Verona, il sindaco rischia il posto per la casa agli spacciatori Rom

da Milano

L’ennesima tegola sulla testa del sindaco di Verona, Paolo Zanotto, arriva ancora una volta dagli zingari. La sua giunta di sinistra ora trema, incalzata dall’opposizione che ne chiede le dimissioni. L’ultima bega è un affare di droga, in precedenza fu una squallida miscela di pedofilia e malaffare. Tutto, comunque, intrecciato ai rom e a quel progetto del Comune per integrarli, aiutarli, soccorrerli a qualsiasi costo.
C’è voluto un anno di indagini, poi sono scattate le manette. Ventuno le ordinanze di custodia cautelare nell’ambito di un’inchiesta che ha sgominato una banda dedita al traffico di stupefacenti. Tra quelli finiti in carcere, anche quattro extracomunitari di etnia rom, aiutati dal Comune e residenti in un appartamento il cui affitto grava sulle casse dell’amministrazione. Nullafacenti, tutti con precedenti penali, scorrazzavano per la provincia di Verona a bordo di una Mercedes station wagon nuova di zecca. Spacciavano anche 500 dosi di cocaina al giorno. Soldi a palate, visto che nelle intercettazioni telefoniche grazie alle quali sono stati incastrati raccontavano che stavano costruendo in Romania ville con piscina. Qui, nella ricca e tranquilla Verona, nessuno li ha mai voluti i rom. Portano delinquenza, sporcizia, insicurezza, furti e droga. Nessuno li accoglie a braccia aperte, salvo il Comune ora subissato dalle critiche.
Tutto comincia tre anni fa: arrivano in massa una ventina di famiglie nomadi, molte di origine romena. Si accampano nei pressi dello stadio ma i cittadini non li vogliono. Partono le raccolte di firme, le petizioni, le proteste. Il sindaco Zanotto prende tempo fino a quando arriva l’ordine del prefetto: sgombero. E il Comune che fa? Mette in piedi un «progetto rom» per prendersi in carico gli zingari. Le famiglie che aderiscono al piano dell’amministrazione vengono piazzate in parte a Boscomantico, in parte nelle ex scuole Monsuà, in precedenza promesse all’Avis. I residenti si lamentano, i politici non sentono. Contadini, commercianti, cittadini comuni denunciano che aumentano furti e razzie nelle loro proprietà.
Nel 2005, poi, scoppia il caso «Gagio», dal nome dell’inchiesta che per la prima volta fa vacillare la giunta.
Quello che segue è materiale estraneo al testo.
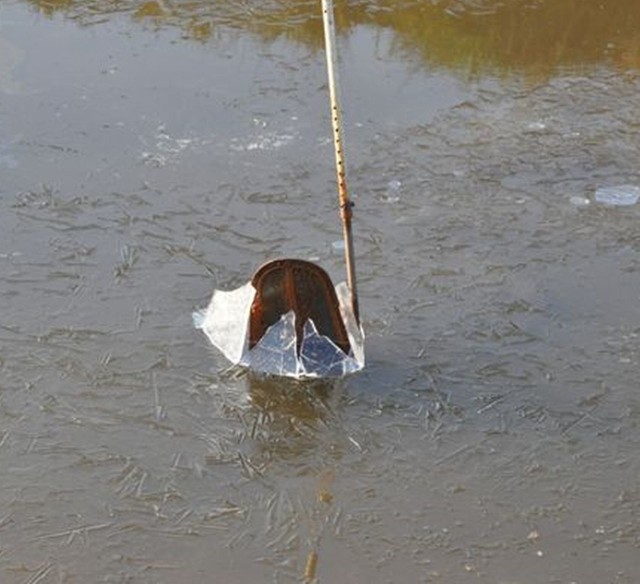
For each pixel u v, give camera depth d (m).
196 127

Una storia di pedofilia e mazzette che si dipana attorno al campo di Boscomantico. Tre zingari finiscono dentro per aver venduto sei ragazzini, tra i quali alcuni figli, a dei pedofili. La città è sotto choc. Ma il colpo più duro per l’amministrazione arriva dal coinvolgimento di due operatori sociali che coordinano il progetto di integrazione, sponsorizzato con tanta passione dalla giunta. Chiedevano soldi ai nomadi per inserirli nella lista ufficiale dei beneficiati. Procuravano contratti di lavoro fittizi per ottenere il nulla osta per gli ingressi in Italia. Non solo: uno dei consulenti scelti dal Comune, anni prima era stato condannato per pedofilia. Il caso arriva alla Camera, partono le interrogazioni parlamentari. In consiglio comunale si susseguono sedute roventi. La Casa delle libertà chiede le dimissioni del sindaco e della giunta ma alla fine lascia soltanto l’assessore alle Politiche per l’accoglienza, Tito Brunelli. Il quale viene subito rimpiazzato e la linea politica non cambia di una virgola. L’attuale assessore, la diessina Stefania Sartori, ripete che «gli zingari vanno assistiti, così da renderli più autonomi».
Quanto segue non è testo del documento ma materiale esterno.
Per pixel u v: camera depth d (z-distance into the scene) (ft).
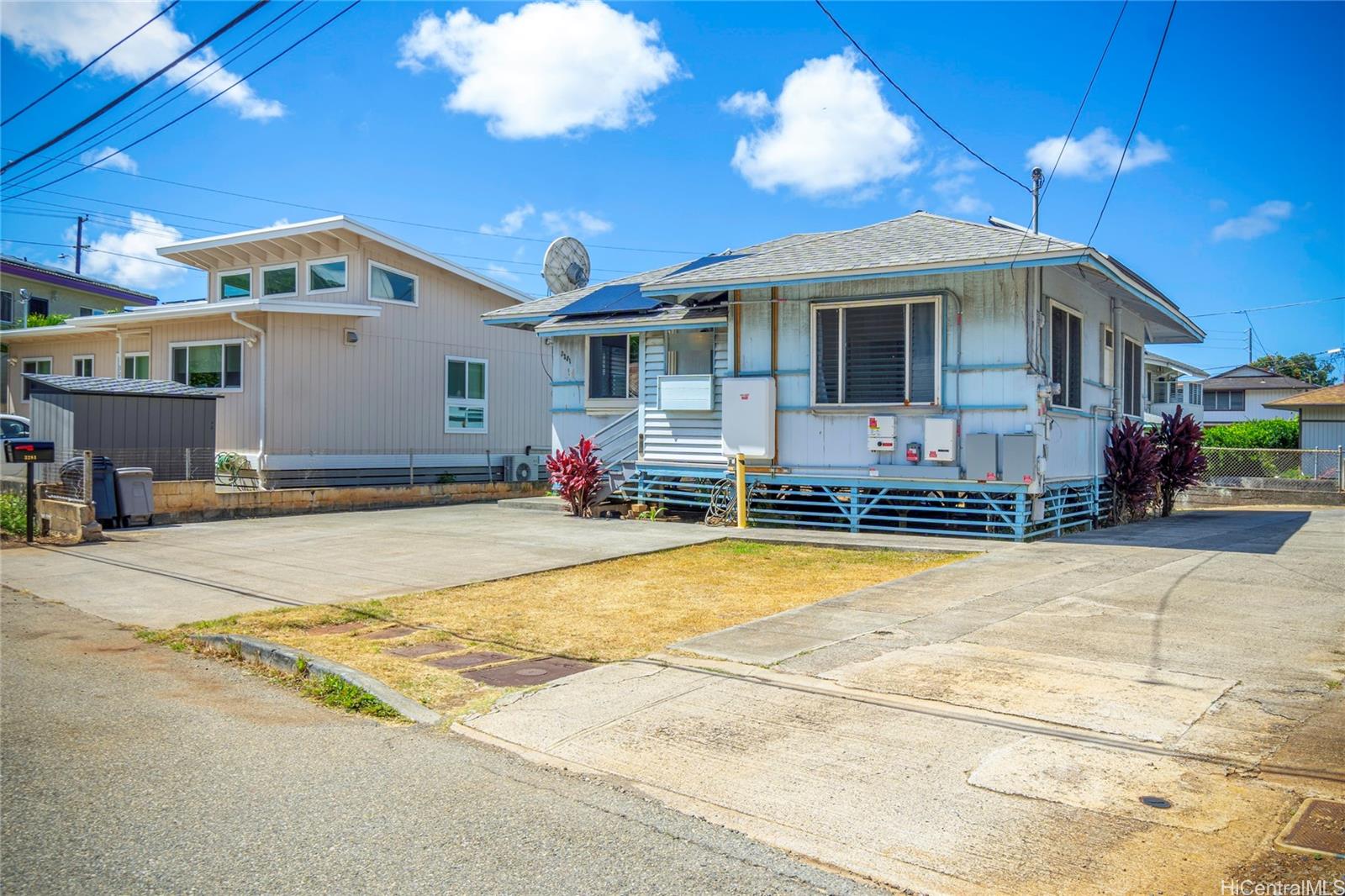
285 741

Ieri, con il blitz anti spaccio, l’ultima grana per il primo cittadino. Il quale si difende: «Ora l’opposizione chiede la mia testa ma non ho nulla da rimproverarmi. Avevamo segnalato al questore i nostri sospetti sugli ultimi arrestati, quindi non abbiamo alcuna responsabilità. Anzi, chi ci critica dovrebbe elogiarci».

An, Lega e Forza Italia, invece, insistono: «Zanotto se ne vada e chieda scusa: soldi pubblici per aiutare gente che spaccia. Alcuni nomadi vivevano in alloggi pagati dal comune, si aiutino invece le persone realmente bisognose e davvero meritevoli di tutela». E il muro contro muro prosegue.